Wie die NPD einen Bürgermeister in Sachsen-Anhalt zum Rücktritt nötigte
"Wir sind kein radikales Nest"

Markus Nierth (parteilos) ist von seinem ehrenamtlichen Posten als Bürgermeister einer kleinen Gemeinde in Sachsen-Anhalt zurückgetreten. Jetzt ist er ein begehrter Gesprächspartner der Medien. Bild: dpa
Sachsen-Anhalt will ehrenamtliche Bürgermeister besser schützen. Der Rücktritt des Tröglitzer Ortsbürgermeisters Markus Nierth wegen einer angekündigten Rechten-Demo vor seinem Haus sende sei ein fatales Signal, sagte Innenminister Holger Stahlknecht (CDU) am Montag in Magdeburg. So etwas dürfe sich nicht wiederholen. Bis kommende Woche wolle er anordnen, dass die zuständigen Landkreise und kreisfreien Städte Demonstrationen vor den Häusern ehrenamtlicher Politiker verbieten.

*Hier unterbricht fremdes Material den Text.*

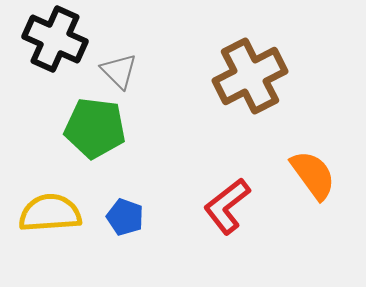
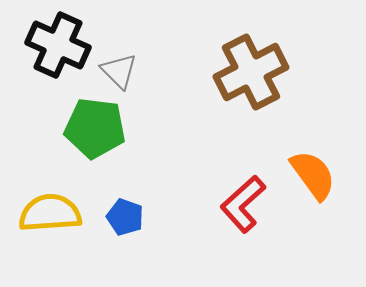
black cross: moved 3 px right, 6 px down
brown cross: moved 1 px right, 4 px up
red L-shape: moved 16 px right, 2 px up; rotated 4 degrees counterclockwise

Nierth war zurückgetreten, weil er sich und seine Familie unzureichend geschützt sah. Rechtsextreme hatten vor seinem Haus gegen die Unterbringung von Flüchtlingen in dem Ort demonstrieren wollen. Im Interview schildert der Parteilose die Hintergründe und seine Befürchtungen.

Wann sind Sie das erste Mal mit der NPD aneinandergeraten?

Markus Nierth: Ich will betonen, dass ich nicht aus Angst und Druck vor Rechtsradikalen zurückgetreten bin. Mir fehlte der gesellschaftliche Mindestschutz. Darüber bin ich enttäuscht. Der Landkreis hat es nicht geschafft, die Demonstration vor dem Haus meiner Familie zu verhindern. Seit mehreren Wochen wird in Tröglitz ähnlich wie bei Pegida in Dresden demonstriert. Am Anfang waren unter den 90 Demonstranten noch etwa 60 Tröglitzer, besorgte Bürger. Inzwischen fährt die NPD viele Unterstützer heran, unter den Demonstranten sind nur noch wenige echte Tröglitzer. Meine Frau und ich wurden zur persönlichen Zielscheibe.

Tröglitz ist also kein braunes Nest?

Nierth: Nein, wir sind kein radikales Nest. Aber es fehlen die Sozialstrukturen. Dass im Ort 40 Asylbewerber untergebracht werden sollen, hätte anders vorbereitet werden müssen. So wurde die Politikverdrossenheit noch verstärkt.

Gibt es für Sie einen Weg zurück ins Amt?

Nierth: Ich liebe mein Tröglitz. Aber es fehlt der Rückhalt aus der anständigen Menge. Bislang fühle ich mich als allein rotierender Motor, an dessen Seite eine Handvoll Leute sind, die mitziehen. Die Menschen müssten aufstehen und aktiver werden. Von den Parteien fühle ich mich alleingelassen. Außerdem bräuchte ich die Rechtssicherheit, dass mein privates Wohnhaus geschützt wird. Ich wäre nicht zurückgetreten, wenn ich die Rechtssicherheit gehabt hätte. Ich als kleiner Ortsbürgermeister bin geopfert worden.